▸ **TASK DIRECTIONS**:
Extract each line of the records below that contains the word "baseline".

▸ **DATA SECTION**:
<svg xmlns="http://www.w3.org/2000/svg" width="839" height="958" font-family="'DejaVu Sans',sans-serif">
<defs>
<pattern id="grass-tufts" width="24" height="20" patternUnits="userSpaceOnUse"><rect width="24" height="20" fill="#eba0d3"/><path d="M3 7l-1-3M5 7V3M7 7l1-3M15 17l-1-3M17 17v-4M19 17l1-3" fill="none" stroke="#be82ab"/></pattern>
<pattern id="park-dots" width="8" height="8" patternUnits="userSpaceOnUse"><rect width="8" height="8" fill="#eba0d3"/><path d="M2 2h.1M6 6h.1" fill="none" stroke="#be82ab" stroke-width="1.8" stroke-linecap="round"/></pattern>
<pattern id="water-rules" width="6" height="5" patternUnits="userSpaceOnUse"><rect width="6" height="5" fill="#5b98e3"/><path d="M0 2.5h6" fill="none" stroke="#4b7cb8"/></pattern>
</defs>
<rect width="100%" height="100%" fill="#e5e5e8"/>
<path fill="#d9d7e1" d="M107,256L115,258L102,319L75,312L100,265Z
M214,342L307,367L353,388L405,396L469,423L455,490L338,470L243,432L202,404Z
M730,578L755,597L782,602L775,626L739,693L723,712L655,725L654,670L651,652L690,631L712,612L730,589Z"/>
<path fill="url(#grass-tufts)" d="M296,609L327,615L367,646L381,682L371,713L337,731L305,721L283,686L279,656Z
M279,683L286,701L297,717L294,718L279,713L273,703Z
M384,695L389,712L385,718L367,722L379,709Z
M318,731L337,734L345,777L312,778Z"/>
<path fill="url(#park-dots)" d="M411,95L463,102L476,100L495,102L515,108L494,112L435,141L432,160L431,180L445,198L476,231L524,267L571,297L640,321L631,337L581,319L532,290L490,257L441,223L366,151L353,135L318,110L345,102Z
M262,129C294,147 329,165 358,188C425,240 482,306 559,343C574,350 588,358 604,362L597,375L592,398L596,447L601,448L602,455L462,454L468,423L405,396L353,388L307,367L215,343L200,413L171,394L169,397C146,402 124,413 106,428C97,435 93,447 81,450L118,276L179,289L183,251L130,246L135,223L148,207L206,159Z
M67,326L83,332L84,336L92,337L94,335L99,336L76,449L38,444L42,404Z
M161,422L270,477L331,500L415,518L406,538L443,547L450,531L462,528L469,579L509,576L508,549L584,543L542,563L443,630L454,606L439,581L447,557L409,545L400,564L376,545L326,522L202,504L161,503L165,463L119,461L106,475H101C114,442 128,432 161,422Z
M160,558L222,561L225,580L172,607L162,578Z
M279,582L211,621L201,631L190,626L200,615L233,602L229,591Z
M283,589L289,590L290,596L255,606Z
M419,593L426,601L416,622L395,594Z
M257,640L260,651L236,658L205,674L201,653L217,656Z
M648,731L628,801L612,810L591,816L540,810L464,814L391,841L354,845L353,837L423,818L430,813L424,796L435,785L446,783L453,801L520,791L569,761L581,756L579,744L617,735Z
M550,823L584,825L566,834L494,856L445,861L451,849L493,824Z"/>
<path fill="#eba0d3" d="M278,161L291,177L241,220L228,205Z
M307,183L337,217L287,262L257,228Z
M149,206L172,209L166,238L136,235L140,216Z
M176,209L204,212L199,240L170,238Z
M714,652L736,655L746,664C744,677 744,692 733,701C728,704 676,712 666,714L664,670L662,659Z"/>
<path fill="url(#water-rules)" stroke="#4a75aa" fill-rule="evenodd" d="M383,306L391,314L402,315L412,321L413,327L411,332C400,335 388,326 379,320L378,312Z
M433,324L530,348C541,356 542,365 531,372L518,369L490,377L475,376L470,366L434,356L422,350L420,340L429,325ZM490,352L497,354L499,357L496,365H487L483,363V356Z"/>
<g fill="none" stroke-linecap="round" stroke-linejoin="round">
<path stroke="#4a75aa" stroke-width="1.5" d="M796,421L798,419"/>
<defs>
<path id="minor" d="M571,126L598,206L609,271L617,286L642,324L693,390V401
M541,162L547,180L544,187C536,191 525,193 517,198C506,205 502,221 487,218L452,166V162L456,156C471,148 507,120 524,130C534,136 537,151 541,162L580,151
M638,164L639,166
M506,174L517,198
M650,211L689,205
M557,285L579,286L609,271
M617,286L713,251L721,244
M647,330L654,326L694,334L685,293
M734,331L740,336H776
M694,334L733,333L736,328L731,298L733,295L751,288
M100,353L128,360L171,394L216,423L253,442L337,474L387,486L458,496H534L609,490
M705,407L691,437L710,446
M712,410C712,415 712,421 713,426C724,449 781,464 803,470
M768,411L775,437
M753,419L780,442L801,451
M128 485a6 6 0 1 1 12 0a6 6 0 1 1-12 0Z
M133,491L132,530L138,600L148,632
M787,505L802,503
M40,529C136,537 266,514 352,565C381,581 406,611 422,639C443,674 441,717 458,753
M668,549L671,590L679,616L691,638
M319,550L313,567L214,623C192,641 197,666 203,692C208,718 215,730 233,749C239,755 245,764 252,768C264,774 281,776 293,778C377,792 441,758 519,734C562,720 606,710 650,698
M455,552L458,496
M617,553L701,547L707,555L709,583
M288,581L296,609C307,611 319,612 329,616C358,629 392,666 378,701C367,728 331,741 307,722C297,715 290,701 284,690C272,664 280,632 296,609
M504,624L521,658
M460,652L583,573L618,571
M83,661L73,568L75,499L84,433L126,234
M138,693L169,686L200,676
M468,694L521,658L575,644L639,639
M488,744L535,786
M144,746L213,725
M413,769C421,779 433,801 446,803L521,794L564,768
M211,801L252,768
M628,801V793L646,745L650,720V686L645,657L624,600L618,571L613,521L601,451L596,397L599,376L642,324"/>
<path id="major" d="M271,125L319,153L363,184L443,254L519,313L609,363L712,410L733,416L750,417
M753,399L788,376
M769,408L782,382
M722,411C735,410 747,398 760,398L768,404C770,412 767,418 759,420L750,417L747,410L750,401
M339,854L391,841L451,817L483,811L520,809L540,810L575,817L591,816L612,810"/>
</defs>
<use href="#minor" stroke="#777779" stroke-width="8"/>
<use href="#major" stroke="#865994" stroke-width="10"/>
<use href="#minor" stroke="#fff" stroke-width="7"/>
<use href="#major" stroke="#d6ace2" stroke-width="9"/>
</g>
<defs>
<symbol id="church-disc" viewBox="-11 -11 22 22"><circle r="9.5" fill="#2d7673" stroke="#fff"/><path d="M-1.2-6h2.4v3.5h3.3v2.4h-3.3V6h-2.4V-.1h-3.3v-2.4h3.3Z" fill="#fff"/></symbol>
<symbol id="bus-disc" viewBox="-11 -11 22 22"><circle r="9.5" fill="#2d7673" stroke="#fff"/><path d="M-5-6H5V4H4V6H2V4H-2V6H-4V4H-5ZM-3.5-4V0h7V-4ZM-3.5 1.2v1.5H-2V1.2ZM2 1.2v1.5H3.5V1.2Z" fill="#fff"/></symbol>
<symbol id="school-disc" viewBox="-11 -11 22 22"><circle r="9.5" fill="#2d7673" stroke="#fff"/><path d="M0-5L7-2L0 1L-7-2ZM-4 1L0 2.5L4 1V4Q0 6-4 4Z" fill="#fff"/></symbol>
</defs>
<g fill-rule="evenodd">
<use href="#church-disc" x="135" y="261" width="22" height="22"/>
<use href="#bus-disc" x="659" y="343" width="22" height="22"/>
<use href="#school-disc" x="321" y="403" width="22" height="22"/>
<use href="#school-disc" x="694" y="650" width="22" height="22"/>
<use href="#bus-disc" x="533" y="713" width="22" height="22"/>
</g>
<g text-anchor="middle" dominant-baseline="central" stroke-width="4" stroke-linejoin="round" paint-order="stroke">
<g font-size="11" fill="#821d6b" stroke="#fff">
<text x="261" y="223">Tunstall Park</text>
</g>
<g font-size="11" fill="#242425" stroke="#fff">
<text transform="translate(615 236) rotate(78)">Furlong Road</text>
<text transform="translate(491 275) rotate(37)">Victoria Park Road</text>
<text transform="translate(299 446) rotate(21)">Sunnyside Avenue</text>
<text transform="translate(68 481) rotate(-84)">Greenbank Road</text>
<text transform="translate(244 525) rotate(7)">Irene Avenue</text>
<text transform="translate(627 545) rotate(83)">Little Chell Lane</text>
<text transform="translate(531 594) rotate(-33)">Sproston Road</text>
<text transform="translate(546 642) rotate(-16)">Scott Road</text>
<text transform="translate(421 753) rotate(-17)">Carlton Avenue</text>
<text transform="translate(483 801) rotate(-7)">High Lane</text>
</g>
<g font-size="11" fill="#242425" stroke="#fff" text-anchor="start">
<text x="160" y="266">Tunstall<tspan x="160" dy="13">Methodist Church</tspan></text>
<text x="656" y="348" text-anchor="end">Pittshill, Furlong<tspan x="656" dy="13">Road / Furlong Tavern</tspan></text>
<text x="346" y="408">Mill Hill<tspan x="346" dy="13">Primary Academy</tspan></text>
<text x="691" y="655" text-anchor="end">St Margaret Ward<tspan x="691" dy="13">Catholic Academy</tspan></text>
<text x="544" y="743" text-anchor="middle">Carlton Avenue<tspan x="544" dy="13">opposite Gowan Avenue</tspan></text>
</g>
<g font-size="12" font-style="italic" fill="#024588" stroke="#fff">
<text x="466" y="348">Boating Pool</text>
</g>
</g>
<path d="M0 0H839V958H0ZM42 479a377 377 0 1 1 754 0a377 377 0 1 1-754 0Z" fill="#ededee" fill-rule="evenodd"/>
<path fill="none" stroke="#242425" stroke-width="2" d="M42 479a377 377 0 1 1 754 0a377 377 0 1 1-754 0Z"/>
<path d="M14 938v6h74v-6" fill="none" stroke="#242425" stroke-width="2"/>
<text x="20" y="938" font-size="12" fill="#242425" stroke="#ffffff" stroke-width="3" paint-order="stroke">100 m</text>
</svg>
* * *
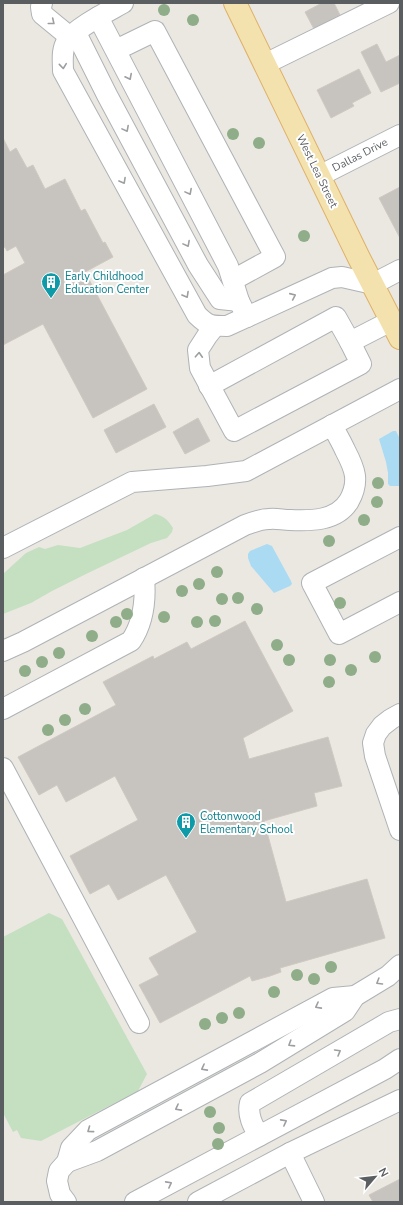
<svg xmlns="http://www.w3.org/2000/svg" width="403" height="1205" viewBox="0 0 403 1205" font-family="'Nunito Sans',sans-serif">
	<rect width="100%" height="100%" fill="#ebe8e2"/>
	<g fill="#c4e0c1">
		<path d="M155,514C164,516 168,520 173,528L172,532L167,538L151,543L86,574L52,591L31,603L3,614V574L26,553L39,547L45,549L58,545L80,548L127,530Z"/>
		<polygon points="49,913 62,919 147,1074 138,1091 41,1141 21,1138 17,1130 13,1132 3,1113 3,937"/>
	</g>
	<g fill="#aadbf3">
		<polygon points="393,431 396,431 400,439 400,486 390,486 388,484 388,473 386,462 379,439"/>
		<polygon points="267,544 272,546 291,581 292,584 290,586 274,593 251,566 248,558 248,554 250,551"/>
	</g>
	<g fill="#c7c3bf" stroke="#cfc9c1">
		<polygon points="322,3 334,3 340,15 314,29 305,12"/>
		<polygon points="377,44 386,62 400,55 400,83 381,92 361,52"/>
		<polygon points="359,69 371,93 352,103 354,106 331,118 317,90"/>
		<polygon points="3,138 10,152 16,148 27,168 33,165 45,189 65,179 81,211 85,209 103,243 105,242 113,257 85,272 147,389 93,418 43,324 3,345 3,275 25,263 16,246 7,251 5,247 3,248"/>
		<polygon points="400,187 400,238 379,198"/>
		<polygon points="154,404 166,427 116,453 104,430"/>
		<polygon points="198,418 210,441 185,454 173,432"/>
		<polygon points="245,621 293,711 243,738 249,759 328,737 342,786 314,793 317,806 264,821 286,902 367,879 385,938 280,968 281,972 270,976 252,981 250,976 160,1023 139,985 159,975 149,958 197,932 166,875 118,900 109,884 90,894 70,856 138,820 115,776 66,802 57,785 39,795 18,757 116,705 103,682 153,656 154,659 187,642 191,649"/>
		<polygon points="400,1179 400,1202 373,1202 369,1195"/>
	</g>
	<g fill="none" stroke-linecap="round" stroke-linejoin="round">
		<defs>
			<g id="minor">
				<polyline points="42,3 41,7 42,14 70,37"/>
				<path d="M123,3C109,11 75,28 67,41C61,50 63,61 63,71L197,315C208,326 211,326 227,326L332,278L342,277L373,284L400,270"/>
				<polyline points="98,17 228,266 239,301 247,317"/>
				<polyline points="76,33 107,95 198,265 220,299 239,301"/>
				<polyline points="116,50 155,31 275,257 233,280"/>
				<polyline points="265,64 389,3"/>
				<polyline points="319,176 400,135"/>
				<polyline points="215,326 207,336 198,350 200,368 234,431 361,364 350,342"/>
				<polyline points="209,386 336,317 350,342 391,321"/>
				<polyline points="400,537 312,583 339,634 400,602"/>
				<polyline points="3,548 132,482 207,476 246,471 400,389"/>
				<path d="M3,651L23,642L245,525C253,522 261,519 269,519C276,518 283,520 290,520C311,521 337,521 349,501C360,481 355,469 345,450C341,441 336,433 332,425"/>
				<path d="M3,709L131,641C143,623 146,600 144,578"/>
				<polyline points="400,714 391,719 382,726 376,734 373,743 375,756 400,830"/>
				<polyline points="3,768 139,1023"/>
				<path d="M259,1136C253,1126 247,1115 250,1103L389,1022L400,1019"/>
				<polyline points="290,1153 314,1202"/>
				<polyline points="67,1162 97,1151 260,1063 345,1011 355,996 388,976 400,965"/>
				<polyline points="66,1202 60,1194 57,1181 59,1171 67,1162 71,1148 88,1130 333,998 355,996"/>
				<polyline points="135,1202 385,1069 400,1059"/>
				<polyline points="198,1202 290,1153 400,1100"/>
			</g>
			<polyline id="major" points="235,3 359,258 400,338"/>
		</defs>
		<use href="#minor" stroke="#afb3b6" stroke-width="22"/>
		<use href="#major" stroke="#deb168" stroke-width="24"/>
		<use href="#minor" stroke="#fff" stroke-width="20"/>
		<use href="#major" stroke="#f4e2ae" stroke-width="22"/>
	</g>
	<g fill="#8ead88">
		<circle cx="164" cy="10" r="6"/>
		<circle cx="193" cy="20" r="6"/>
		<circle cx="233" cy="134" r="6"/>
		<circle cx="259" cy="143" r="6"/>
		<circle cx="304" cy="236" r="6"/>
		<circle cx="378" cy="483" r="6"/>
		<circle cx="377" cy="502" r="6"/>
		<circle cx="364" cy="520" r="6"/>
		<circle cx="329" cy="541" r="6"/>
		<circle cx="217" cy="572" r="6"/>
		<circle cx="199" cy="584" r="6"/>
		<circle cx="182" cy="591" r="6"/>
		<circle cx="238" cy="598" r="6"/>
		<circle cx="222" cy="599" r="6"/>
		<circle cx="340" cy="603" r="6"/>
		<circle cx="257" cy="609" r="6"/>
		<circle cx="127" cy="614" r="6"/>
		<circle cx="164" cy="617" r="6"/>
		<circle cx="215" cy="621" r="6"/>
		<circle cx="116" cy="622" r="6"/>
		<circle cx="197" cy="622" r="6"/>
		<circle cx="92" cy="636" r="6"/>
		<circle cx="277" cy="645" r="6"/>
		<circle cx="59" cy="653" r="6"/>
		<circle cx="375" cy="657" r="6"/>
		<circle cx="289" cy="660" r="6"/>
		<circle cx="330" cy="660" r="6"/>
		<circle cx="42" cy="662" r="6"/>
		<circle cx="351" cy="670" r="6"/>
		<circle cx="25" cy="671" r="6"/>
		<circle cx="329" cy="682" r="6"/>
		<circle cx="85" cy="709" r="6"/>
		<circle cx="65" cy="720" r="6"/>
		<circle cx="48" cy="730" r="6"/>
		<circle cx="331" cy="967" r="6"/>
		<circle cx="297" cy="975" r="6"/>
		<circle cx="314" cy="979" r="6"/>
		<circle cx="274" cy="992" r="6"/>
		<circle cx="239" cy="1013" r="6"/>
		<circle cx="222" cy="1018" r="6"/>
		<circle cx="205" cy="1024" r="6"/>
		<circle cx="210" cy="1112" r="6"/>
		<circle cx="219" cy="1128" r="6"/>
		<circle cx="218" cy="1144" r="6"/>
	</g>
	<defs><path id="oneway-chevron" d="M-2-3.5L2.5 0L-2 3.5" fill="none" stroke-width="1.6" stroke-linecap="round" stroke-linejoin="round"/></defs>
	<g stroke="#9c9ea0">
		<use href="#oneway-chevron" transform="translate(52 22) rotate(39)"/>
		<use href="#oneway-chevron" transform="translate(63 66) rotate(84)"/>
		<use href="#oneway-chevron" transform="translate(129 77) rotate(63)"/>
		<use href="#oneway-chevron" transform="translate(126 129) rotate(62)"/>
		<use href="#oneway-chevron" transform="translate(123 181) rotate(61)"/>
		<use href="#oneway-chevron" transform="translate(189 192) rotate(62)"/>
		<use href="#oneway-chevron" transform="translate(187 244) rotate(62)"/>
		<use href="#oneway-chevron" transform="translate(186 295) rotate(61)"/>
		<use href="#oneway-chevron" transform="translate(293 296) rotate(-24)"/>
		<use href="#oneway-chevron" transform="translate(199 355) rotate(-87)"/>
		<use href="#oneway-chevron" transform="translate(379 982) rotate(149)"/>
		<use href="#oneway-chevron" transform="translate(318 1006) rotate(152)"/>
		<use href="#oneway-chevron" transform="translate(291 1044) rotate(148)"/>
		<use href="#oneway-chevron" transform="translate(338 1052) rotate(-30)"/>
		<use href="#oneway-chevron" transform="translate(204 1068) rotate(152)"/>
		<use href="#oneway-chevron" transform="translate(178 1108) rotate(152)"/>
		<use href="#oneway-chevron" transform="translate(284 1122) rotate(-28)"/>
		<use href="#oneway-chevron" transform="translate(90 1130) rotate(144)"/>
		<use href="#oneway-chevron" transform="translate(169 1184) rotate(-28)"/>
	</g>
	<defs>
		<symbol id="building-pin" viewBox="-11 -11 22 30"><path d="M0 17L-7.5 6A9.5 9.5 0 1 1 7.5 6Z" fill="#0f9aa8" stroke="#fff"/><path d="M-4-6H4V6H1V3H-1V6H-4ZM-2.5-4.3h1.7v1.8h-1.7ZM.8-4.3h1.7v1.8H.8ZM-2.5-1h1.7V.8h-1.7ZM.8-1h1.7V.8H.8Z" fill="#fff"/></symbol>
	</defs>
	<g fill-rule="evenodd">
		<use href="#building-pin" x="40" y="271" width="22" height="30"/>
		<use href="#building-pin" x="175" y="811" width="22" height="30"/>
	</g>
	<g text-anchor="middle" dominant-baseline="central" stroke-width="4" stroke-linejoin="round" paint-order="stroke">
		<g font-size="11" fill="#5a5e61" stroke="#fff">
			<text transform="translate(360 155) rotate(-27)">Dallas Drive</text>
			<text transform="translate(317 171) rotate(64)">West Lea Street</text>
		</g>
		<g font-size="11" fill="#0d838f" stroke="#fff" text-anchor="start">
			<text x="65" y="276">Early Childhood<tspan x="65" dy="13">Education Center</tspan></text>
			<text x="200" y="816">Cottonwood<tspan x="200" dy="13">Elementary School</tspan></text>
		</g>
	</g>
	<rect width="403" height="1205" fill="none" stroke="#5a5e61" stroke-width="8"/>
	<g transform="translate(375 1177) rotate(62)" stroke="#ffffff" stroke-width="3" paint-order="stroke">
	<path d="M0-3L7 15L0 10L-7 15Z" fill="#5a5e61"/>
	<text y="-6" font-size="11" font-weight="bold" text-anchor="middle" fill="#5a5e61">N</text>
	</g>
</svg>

▸ **SOLUTION**:
<g text-anchor="middle" dominant-baseline="central" stroke-width="4" stroke-linejoin="round" paint-order="stroke">
	<g text-anchor="middle" dominant-baseline="central" stroke-width="4" stroke-linejoin="round" paint-order="stroke">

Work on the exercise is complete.